Retailers warn of ‘inevitable’ job losses and price rises after budget tax hikes
Retail bosses warned that they will be forced to hike prices and cut jobs due to the government’s tax hikes, as the sector braces for a substantial increase in employment costs.
In a draft letter to the Chancellor, coordinated by the British Retail Consortium (BRC), retail bosses warned that job losses were “inevitable” and higher prices a “certainty”
The letter said the “sheer scale of new costs in the Autumn Budget and the speed with which they occur”, together with “costs from a raft of other regulation” create an unsustainable burden.
“It will not be possible for businesses to absorb such a significant increase to their cost base over such a short timescale,” the letter added. The letter was first reported by Sky News‘ Mark Kleinman.
In last month’s Budget, Rachel Reeves increased the amount employers have to pay in NICs by 1.2 per cent, and lowered the wage threshold at which employers must start paying the tax from £9,100 to £5,000.
The BRC has estimated that the changes will increase retailers’ tax burden by £2.3bn annually. Three-quarters of that is expected to come from lowering the earnings threshold.
Many retail businesses rely heavily on part-time workers, which were previously exempt from the tax.
Chair of BRC (and JD Sports), Andrew Higginson, warned that a jump in costs would be “too much for [the retail] industry to bear”.
“There’s only two ways to deal with that,” Higginson, who also chairs the BRC, said on BBC Radio 4’s Today programme.
One is to cut back on investment, cut back on recruitment, cut back on headcount, cut back on jobs
Secondly, to put up prices… The one thing we guarantee is that we’ll see inflation in retail prices.

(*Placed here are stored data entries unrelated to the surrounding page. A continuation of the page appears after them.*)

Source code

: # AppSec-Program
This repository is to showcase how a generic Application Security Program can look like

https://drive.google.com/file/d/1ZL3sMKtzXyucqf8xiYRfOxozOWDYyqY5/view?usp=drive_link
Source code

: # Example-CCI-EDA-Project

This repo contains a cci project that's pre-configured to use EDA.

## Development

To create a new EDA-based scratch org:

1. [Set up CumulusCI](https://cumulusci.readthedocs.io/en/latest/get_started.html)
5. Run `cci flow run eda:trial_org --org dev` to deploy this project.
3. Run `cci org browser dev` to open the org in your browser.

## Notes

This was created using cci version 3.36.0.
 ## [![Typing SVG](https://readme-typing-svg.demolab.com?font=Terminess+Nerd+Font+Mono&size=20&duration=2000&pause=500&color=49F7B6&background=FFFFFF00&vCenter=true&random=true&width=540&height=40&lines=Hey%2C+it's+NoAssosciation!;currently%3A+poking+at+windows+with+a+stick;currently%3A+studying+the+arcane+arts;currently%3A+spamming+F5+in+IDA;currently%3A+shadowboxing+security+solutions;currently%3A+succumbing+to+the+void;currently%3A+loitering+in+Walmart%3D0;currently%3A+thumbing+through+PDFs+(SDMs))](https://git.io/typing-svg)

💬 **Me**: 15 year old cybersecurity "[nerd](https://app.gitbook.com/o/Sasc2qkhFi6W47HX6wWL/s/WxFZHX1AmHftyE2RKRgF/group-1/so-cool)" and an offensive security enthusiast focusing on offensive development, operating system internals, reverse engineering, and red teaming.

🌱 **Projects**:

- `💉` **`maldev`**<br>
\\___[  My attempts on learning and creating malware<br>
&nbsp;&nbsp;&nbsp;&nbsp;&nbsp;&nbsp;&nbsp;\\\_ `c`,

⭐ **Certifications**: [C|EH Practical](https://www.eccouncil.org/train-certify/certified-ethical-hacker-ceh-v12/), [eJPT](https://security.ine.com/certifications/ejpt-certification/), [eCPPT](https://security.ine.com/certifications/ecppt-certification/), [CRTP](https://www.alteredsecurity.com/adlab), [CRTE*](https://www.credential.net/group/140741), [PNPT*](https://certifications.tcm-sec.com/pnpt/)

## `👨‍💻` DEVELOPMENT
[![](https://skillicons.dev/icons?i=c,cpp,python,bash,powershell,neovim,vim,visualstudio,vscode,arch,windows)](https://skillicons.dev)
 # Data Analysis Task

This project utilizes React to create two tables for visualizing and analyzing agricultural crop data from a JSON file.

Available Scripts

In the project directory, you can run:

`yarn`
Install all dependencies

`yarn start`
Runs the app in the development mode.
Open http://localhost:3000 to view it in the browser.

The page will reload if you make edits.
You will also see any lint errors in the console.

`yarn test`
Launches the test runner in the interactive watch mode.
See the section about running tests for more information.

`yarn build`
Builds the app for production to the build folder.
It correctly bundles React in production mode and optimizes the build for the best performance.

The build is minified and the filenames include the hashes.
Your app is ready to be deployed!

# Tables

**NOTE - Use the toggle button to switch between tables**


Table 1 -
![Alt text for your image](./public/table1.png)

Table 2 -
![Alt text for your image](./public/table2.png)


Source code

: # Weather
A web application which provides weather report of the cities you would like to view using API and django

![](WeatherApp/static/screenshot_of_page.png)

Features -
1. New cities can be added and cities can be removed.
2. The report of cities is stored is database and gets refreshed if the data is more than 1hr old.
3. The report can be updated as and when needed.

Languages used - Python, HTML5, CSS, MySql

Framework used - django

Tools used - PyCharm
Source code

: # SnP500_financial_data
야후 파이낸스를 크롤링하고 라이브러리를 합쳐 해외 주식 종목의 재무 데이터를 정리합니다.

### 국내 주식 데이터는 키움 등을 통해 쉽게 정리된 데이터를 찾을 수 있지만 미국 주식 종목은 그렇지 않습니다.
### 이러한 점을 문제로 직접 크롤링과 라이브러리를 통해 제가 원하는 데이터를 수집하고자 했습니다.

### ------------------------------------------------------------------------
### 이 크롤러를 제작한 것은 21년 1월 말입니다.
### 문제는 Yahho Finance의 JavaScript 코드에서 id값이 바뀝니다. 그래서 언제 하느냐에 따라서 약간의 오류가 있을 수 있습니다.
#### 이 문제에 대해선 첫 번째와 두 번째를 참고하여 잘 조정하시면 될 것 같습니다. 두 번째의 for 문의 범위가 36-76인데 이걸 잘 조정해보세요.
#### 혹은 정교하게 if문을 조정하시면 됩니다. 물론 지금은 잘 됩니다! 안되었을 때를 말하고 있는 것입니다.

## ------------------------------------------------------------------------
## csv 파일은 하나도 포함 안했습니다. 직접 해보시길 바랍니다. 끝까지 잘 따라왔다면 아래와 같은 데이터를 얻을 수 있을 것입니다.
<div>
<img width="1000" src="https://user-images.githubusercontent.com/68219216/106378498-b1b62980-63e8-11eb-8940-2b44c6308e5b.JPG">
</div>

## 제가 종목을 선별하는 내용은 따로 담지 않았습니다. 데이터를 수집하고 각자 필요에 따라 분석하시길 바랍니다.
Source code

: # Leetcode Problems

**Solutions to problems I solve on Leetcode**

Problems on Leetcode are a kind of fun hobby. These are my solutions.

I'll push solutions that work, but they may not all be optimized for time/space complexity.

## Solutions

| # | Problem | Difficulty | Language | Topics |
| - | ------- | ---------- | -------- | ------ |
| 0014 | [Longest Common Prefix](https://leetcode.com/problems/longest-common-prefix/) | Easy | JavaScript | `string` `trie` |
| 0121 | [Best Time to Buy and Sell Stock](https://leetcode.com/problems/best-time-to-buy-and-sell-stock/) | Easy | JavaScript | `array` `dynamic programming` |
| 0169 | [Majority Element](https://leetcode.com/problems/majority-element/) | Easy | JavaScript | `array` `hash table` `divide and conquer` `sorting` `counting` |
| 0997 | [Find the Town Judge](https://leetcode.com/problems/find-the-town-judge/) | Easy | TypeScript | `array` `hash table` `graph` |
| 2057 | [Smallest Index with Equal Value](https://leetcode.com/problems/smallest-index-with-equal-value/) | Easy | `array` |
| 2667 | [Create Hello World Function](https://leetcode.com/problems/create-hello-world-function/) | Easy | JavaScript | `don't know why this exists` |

Hospitality warns on extra £3.5bn burden
Hospitality bosses have similarly warned on the effect of changes to national insurance contributions and an increase to the minimum wage.
Like retail, hospitality is a labour-intensive, part-time reliant and low-margin sector, making it particularly sensitive to changes in employers’ wage costs.
Alongside increasing employers’ national insurance contributions, Reeves announced that the minimum wage would rise by 6.7 per cent next year, a larger rise than many firms had expected.
“This is the biggest threat to hospitality I’ve seen in my lifetime,” chief executive of Fuller’s, Simon Enemy, told City AM.
“Fuller’s will be OK… we’ve been around for 130 years, and our balance sheet is strong,” he added. “But lots of companies won’t be”.
Chair of Fuller’s, Michael Turner, added: “The Chancellor’s actions are a direct attack on those labour-intensive industries that are the lifeblood of our economy, whilst leaving the large City institutions, that can afford to pay their share, almost completely untouched.”
Hospitality is expected to take a £3.5bn hit from the tax and wage changes.
Wetherspoons boss Tim Martin, plus supermarkets Sainbsury’s and Tesco, have also warned that higher costs will lead to price inflation.
Analysts predict squeezed margins and lower growth
The comments come after new research from City brokers quantified the scale of the hit facing firms in the retail sector.
Peel Hunt estimated that retail firms in their coverage will see pretax profit fall by an average of 7.5 per cent as a result of the tax increase, although some will be hit much worse than others.
“Headcount costs significantly impact how retailers operate their businesses,” they wrote. “The idea that this is simply an additional cost that retailers must wear is not really how this will land”.
“While mitigation efforts will be prioritised, some stores may become unviable, projects may be shelved, and prices may rise,” they wrote.
Analysts at Panmure Liberum were even more gloomy, suggesting that the tax hike combined with the minimum wage increase could knock 10 per cent off retailers’ pretax profit.
“Labour have proved to be anti-business and it will only be the consumer and employees that will inevitably pay for the tax hikes through higher prices and loss of employment,” they said.
Factoring in firms’ response, they estimated that the downgrade would be around six per cent, suggesting the sector would see “a squeeze on margins and much lower growth”.
Both firms noted that the extent of the impact on firms would depend a great deal on the outlook for consumer demand, which is expected to recover further over the next couple of years.
“The big unknown is how large unemployment rises as companies executive efficiency projects,” the Panmure Liberum analysts cautioned.